_Work instruction:_ When you reach the line containing "Vivre sans sucre" in the entries below, begin reproducing lines exactly, and stop once the line containing "Simpan nama, email, dan situs web saya pada" is done.

*** Begin section ***

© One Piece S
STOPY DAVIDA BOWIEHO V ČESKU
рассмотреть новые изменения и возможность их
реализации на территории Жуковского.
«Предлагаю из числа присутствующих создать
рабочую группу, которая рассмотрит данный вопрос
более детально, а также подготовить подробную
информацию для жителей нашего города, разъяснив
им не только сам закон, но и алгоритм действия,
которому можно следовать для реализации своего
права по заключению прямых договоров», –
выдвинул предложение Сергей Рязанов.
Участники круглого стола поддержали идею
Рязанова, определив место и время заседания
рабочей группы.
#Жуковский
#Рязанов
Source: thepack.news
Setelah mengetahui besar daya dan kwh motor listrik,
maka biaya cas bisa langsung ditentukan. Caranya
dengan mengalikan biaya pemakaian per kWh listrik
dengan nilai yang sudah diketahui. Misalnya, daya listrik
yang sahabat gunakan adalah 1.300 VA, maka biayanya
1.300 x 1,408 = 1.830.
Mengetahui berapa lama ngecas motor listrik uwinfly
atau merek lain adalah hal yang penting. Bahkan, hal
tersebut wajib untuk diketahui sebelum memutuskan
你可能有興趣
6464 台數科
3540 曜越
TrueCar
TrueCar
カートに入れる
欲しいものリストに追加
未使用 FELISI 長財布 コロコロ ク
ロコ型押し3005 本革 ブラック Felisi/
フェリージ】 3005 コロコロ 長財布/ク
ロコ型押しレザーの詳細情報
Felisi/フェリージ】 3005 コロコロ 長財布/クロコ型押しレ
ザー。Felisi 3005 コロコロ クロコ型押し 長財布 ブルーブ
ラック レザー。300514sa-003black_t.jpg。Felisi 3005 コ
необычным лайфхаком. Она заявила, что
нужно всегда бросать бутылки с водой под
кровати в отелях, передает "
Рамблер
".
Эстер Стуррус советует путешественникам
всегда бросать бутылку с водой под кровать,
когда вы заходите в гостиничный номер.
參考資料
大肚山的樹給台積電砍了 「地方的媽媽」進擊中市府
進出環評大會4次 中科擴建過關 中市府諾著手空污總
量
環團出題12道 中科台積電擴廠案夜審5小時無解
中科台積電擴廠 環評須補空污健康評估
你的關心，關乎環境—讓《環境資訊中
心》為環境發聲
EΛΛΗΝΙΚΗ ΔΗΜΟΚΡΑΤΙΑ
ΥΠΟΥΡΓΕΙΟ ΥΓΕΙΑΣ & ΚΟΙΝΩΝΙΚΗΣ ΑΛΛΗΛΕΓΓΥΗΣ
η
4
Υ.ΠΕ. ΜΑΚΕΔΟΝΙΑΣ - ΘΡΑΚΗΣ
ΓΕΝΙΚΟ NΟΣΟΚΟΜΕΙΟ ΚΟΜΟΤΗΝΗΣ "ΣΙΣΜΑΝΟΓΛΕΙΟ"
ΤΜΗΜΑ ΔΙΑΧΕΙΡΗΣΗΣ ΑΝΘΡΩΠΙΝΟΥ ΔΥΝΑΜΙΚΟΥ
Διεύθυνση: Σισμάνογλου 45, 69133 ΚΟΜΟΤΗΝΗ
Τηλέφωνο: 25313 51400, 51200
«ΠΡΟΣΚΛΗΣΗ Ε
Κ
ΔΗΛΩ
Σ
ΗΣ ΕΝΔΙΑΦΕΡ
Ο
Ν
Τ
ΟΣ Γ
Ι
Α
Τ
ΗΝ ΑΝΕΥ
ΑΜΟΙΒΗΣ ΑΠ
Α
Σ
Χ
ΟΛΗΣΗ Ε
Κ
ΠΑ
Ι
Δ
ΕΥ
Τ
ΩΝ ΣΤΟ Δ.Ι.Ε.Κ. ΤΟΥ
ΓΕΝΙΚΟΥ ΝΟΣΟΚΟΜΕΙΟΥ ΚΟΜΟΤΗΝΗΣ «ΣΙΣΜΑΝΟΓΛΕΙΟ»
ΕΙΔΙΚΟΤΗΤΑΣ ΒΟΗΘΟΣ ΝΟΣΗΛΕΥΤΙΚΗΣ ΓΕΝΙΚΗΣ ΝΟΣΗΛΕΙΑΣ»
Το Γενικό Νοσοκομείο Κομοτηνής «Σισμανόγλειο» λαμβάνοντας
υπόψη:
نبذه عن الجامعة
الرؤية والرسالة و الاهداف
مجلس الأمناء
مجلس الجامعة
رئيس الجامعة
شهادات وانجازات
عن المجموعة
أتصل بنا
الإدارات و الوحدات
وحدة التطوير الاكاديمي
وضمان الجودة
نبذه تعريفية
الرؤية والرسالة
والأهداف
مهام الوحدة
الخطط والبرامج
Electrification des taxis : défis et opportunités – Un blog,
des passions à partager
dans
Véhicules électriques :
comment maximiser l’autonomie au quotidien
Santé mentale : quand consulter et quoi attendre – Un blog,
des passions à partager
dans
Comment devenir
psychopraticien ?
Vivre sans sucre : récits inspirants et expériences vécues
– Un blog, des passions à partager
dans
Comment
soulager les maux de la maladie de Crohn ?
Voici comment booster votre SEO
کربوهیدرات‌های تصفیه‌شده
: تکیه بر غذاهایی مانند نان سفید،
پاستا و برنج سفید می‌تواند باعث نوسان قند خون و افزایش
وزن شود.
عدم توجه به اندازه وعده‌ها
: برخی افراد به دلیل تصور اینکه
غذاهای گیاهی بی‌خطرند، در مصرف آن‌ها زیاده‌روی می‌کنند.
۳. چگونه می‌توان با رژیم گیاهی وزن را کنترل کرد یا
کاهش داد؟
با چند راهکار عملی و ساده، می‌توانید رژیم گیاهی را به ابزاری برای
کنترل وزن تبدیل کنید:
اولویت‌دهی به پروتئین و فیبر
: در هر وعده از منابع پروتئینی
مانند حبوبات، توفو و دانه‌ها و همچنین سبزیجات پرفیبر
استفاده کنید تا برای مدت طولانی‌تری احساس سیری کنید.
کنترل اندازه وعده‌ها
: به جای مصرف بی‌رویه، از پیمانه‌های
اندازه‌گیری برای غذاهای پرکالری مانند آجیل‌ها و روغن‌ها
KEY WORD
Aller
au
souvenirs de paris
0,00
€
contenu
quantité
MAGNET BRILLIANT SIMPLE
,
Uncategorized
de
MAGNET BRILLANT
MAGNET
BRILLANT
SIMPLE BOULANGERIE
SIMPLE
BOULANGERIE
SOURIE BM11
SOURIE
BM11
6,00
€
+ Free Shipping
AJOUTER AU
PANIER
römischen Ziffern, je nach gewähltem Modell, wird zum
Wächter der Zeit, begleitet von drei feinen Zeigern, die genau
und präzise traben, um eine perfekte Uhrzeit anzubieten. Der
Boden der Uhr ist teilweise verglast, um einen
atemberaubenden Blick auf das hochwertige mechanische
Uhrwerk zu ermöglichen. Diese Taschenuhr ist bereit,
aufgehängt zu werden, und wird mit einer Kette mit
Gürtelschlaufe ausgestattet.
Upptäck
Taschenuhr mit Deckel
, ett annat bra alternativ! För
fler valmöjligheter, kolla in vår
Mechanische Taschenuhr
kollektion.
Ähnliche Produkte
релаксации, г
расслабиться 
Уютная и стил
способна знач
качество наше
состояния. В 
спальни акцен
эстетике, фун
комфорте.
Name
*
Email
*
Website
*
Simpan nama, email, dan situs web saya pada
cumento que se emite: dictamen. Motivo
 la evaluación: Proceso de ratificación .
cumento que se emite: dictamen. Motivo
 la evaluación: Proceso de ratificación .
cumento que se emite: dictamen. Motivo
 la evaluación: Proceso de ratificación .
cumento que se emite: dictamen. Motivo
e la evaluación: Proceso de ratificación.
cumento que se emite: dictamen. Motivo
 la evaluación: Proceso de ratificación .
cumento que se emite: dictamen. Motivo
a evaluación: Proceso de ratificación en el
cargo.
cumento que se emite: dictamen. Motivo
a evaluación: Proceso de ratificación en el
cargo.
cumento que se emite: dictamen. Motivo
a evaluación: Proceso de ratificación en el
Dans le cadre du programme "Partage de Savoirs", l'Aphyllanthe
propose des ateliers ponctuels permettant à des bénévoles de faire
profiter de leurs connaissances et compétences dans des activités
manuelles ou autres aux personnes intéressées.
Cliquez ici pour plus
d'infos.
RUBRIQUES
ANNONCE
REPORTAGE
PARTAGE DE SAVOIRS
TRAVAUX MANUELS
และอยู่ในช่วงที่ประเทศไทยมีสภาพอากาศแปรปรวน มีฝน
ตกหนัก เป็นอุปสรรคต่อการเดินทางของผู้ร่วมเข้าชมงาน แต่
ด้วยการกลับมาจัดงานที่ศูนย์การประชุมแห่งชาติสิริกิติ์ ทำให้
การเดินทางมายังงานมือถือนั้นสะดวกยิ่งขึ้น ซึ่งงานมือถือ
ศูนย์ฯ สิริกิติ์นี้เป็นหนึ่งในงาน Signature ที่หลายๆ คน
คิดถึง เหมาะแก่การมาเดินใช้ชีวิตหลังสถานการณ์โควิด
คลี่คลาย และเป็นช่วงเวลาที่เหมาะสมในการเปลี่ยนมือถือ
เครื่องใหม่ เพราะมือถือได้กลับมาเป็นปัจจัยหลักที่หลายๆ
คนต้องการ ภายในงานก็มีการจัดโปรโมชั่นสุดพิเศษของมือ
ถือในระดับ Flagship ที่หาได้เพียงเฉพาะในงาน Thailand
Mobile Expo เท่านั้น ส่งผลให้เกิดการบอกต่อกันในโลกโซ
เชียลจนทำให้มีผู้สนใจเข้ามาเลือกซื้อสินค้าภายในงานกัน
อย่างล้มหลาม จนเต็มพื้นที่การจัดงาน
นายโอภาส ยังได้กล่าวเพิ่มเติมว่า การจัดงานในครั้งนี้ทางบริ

*** End section ***

_Answer area:_
Vivre sans sucre : récits inspirants et expériences vécues
– Un blog, des passions à partager
dans
Comment
soulager les maux de la maladie de Crohn ?
Voici comment booster votre SEO
کربوهیدرات‌های تصفیه‌شده
: تکیه بر غذاهایی مانند نان سفید،
پاستا و برنج سفید می‌تواند باعث نوسان قند خون و افزایش
وزن شود.
عدم توجه به اندازه وعده‌ها
: برخی افراد به دلیل تصور اینکه
غذاهای گیاهی بی‌خطرند، در مصرف آن‌ها زیاده‌روی می‌کنند.
۳. چگونه می‌توان با رژیم گیاهی وزن را کنترل کرد یا
کاهش داد؟
با چند راهکار عملی و ساده، می‌توانید رژیم گیاهی را به ابزاری برای
کنترل وزن تبدیل کنید:
اولویت‌دهی به پروتئین و فیبر
: در هر وعده از منابع پروتئینی
مانند حبوبات، توفو و دانه‌ها و همچنین سبزیجات پرفیبر
استفاده کنید تا برای مدت طولانی‌تری احساس سیری کنید.
کنترل اندازه وعده‌ها
: به جای مصرف بی‌رویه، از پیمانه‌های
اندازه‌گیری برای غذاهای پرکالری مانند آجیل‌ها و روغن‌ها
KEY WORD
Aller
au
souvenirs de paris
0,00
€
contenu
quantité
MAGNET BRILLIANT SIMPLE
,
Uncategorized
de
MAGNET BRILLANT
MAGNET
BRILLANT
SIMPLE BOULANGERIE
SIMPLE
BOULANGERIE
SOURIE BM11
SOURIE
BM11
6,00
€
+ Free Shipping
AJOUTER AU
PANIER
römischen Ziffern, je nach gewähltem Modell, wird zum
Wächter der Zeit, begleitet von drei feinen Zeigern, die genau
und präzise traben, um eine perfekte Uhrzeit anzubieten. Der
Boden der Uhr ist teilweise verglast, um einen
atemberaubenden Blick auf das hochwertige mechanische
Uhrwerk zu ermöglichen. Diese Taschenuhr ist bereit,
aufgehängt zu werden, und wird mit einer Kette mit
Gürtelschlaufe ausgestattet.
Upptäck
Taschenuhr mit Deckel
, ett annat bra alternativ! För
fler valmöjligheter, kolla in vår
Mechanische Taschenuhr
kollektion.
Ähnliche Produkte
релаксации, г
расслабиться 
Уютная и стил
способна знач
качество наше
состояния. В 
спальни акцен
эстетике, фун
комфорте.
Name
*
Email
*
Website
*
Simpan nama, email, dan situs web saya pada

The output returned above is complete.